- BAGIAN TEKS

——

Dalil dari syariat, Allah Ta’ala telah berfirman tentang kehendak makhluk,
ذَلِكَ الْيَوْمُ الْحَقُّ فَمَن شَآءَ اتَّخَذَ إِلىَ رَبِّهِ مَئَابًا {39}
“Itulah
hari yang pasti terjadi. Maka barangsiapa yang menghendaki, niscaya ia
menempuh jalan kembali kepada Tuhannya.”
(QS. An Nabaa’:39)
نِسَآؤُكُمْ حَرْثُ لَّكُمْ فَأْتُوا حَرْثَكُمْ أَنَّى شِئْتُمْ… {223}
“Isteri-istrimu
adalah (seperti) tanah tempat kamu bercocok tanam, maka datangilah
tanah tempat bercocok-tanammu itu bagaimana saja kamu kehendaki. …”(Al
Baqoroh:223)
Adapun tentang kemampuan makhluk Allah menjelaskan,
فَاتَّقُوا
اللهَ مَااسْتَطَعْتُمْ وَاسْمَعُوا وَأَطِيعُوا وَأَنفِقُوا خَيْرًا
لأَنفُسِكُمْ وَمَن يُوقَ شُحَّ نَفْسِهِ فَأُوْلَئِكَ هُمُ الْمُفْلِحُونَ
{16}
“Maka bertakwalah kamu kepada Allah menurut kesanggupanmu
dan dengarlah serta ta’atlah dan nafkahkanlah nafkah yang baik untuk
dirimu . Dan barangsiapa yang dipelihara dari kekikiran dirinya, maka
mereka itulah orang-orang yang beruntung.”
(QS. At Taghobun :16)
لاَ يُكَلِّفُ اللهُ نَفْسًا إِلاَّ وُسْعَهَا لَهَا مَاكَسَبَتْ وَعَلَيْهَا مَااكْتَسَبَتْ رَبَّنَا …{286}
“Allah
tidak membebani seseorang melainkan sesuai dengan kesanggupannya. Ia
mendapat pahala (dari kebajikan) yang diusahakannya dan ia mendapat
siksa (dari kejahatan) yang dikerjakannya….”(QS. Al Baqoroh:286)

——

- TUGAS 1
Persingkat paragraf dalam bagian teks yang dimulai dengan “Allah tidak membebani seseorang” menjadi satu kalimat, dengan tetap memuat isi pokoknya.
- TUGAS 2
Teruskan teks tentang kehendak dan kemampuan makhluk ini, dimulai setelah kalimat terakhirnya.
Materi berikut tidak digunakan di sini.

- CUPLIKAN MATERI
——

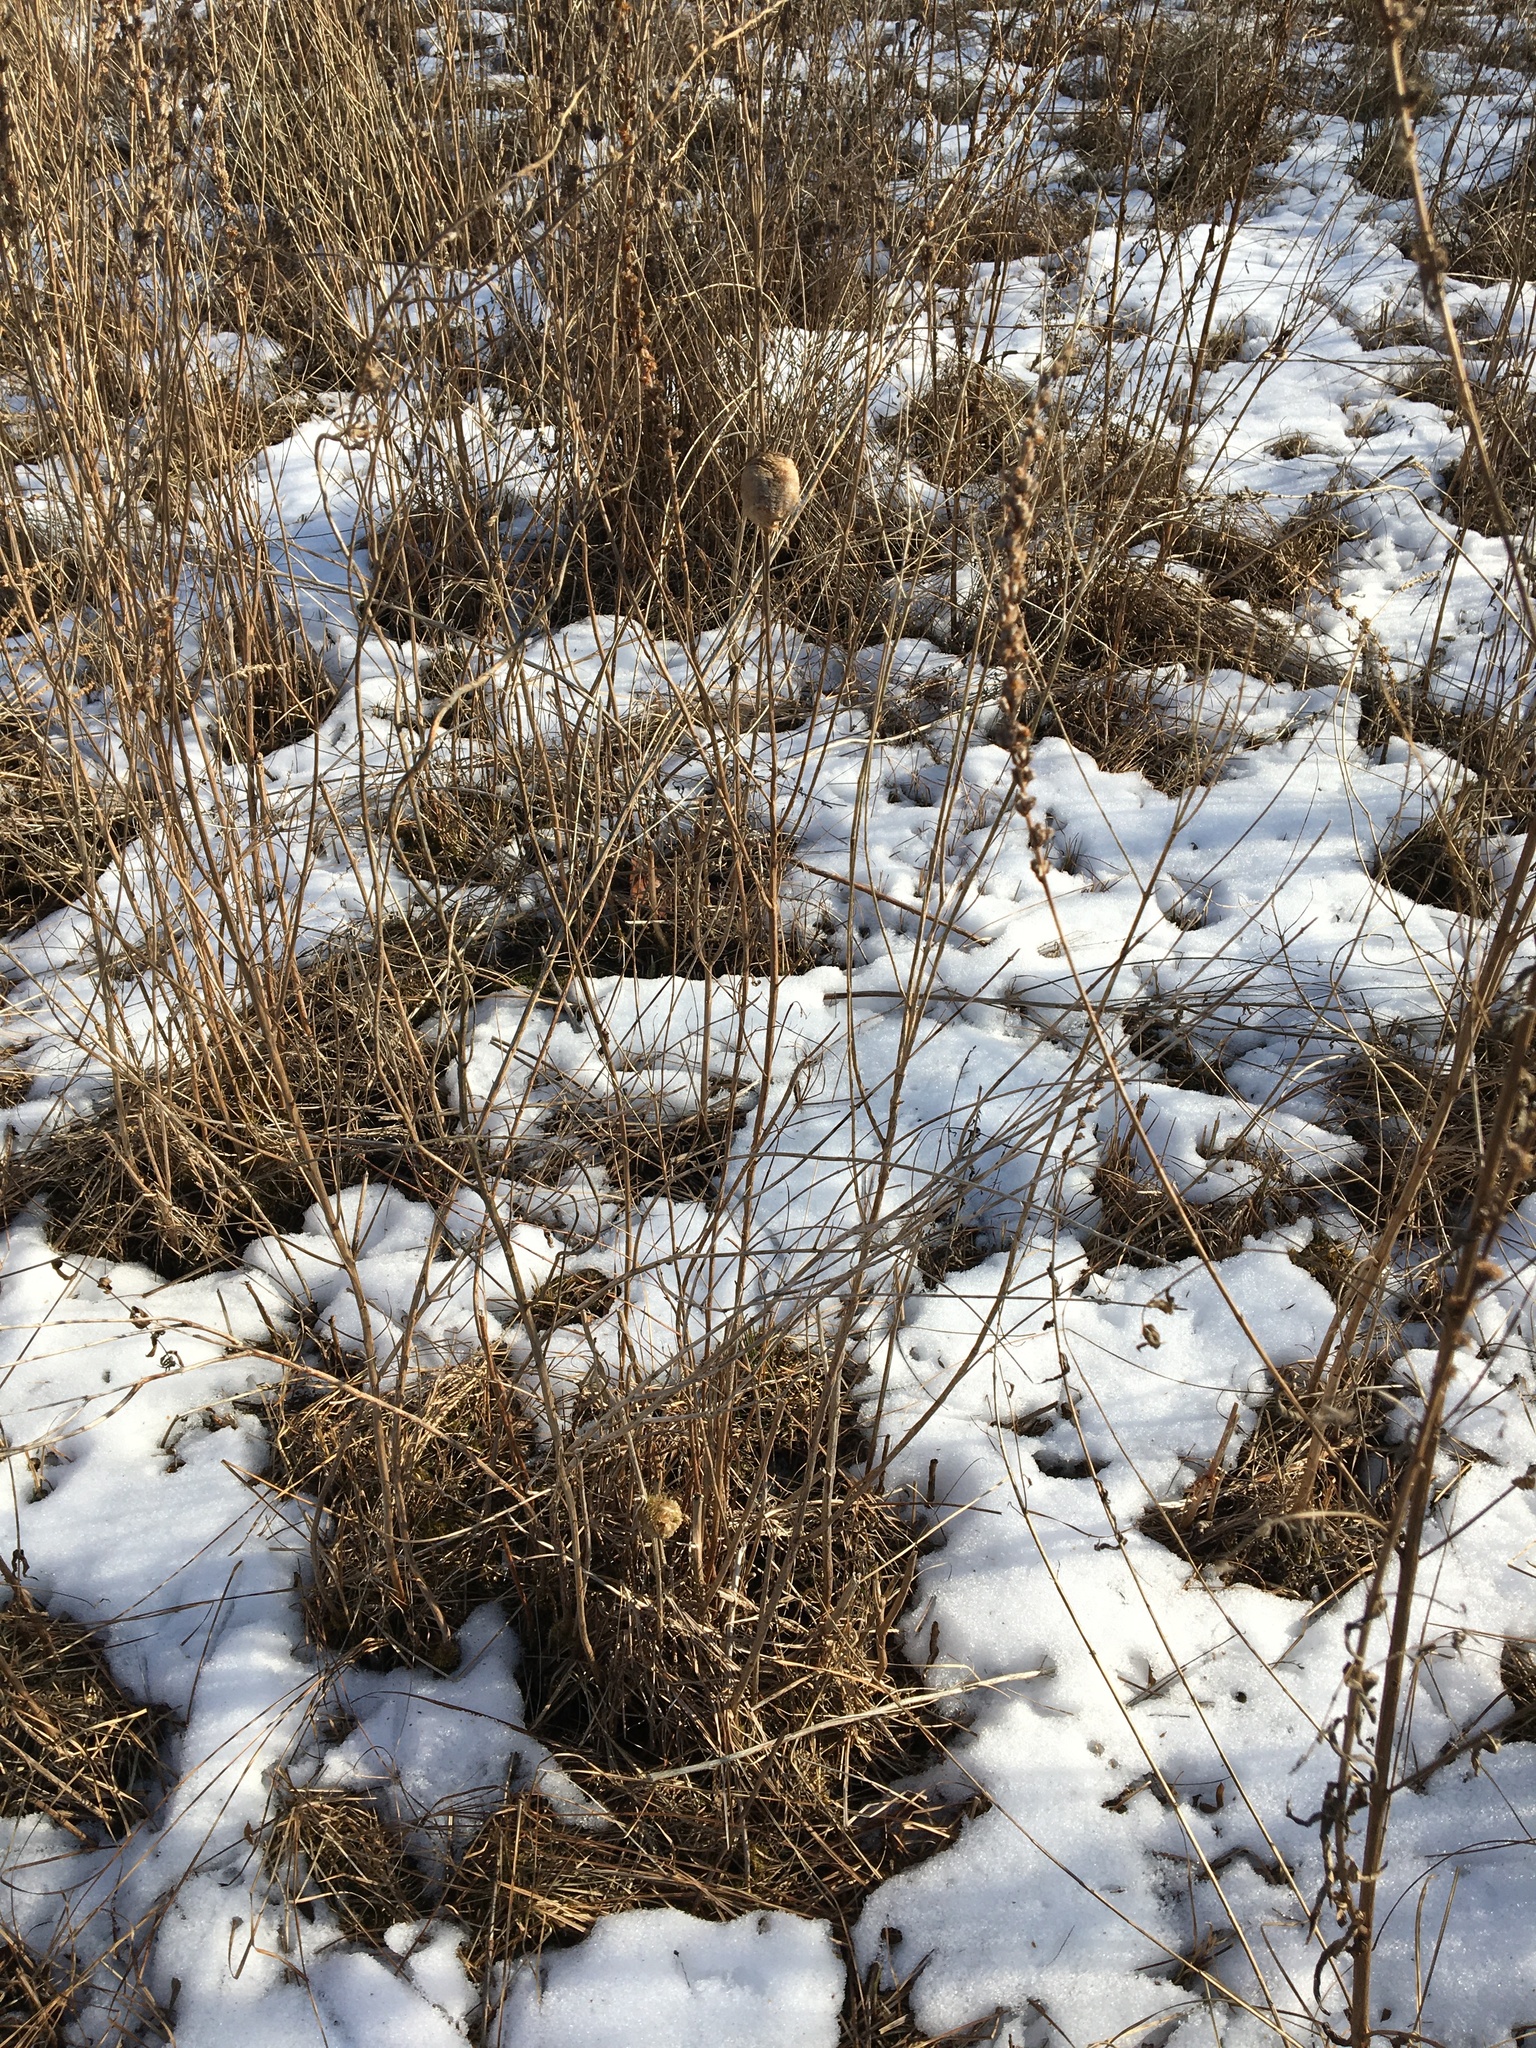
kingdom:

——

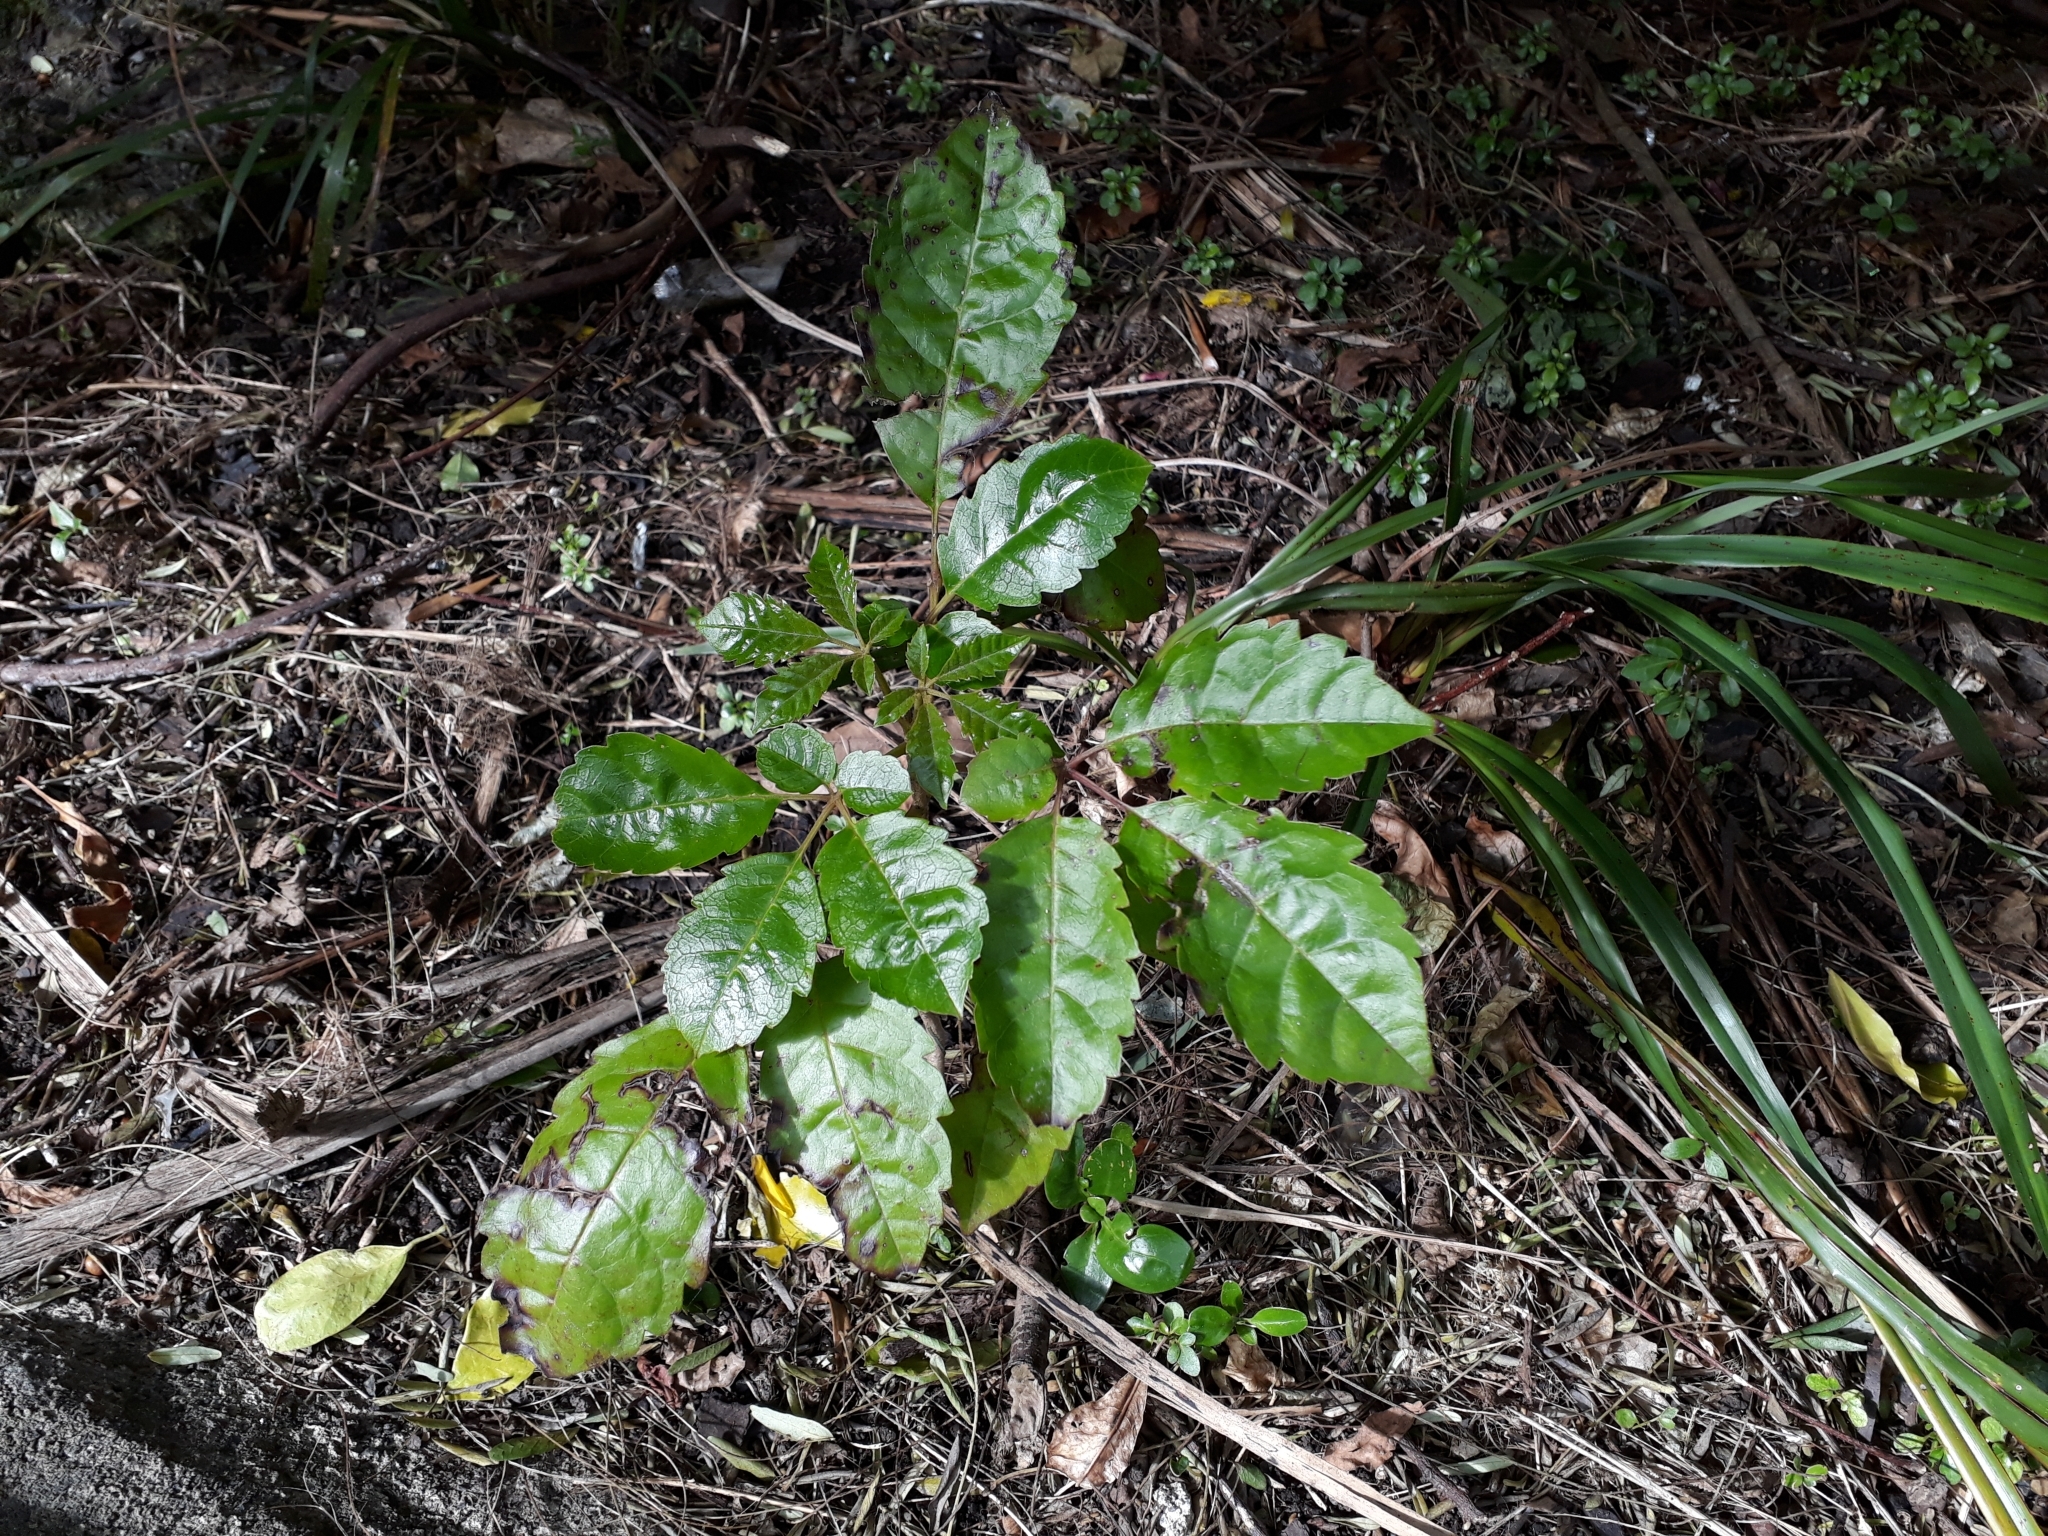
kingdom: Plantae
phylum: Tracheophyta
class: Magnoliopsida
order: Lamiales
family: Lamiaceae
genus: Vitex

——

- JAWABAN 1
Allah hanya membebani seseorang sesuai kesanggupannya; ia mendapat pahala dari kebajikan yang diusahakannya dan siksa dari kejahatan yang dikerjakannya (QS. Al Baqoroh:286).

- JAWABAN 2
Sedangkan
realita yang ada menunjukkan bahwa setiap manusia mengetahui bahwa
dirinya memiliki kehendak dan kemampuan. Dengan kehendak dan
kemampuannya, dia melakukan atau meninggalkan sesuatu. Ia juga bisa
membedakan antara sesuatu yang terjadi dengan kehendaknya (seperti
berjalan), dengan sesuatu yang terjadi tanpa kehendaknya, (seperti
gemetar atau bernapas). Namun, kehendak maupun kemampuan makhluk itu
terjadi dengan kehendak dan kemampuan Allah Ta’la karena Allah
berfirman,
لِمَن شَآءَ مِنكُمْ أَن يَسْتَقِيمَ {28} وَمَاتَشَآءُونَ إِلآَّ أَن يَشَآءَ اللَّهُ رَبُّ الْعَالَمِينَ {29}
“(yaitu)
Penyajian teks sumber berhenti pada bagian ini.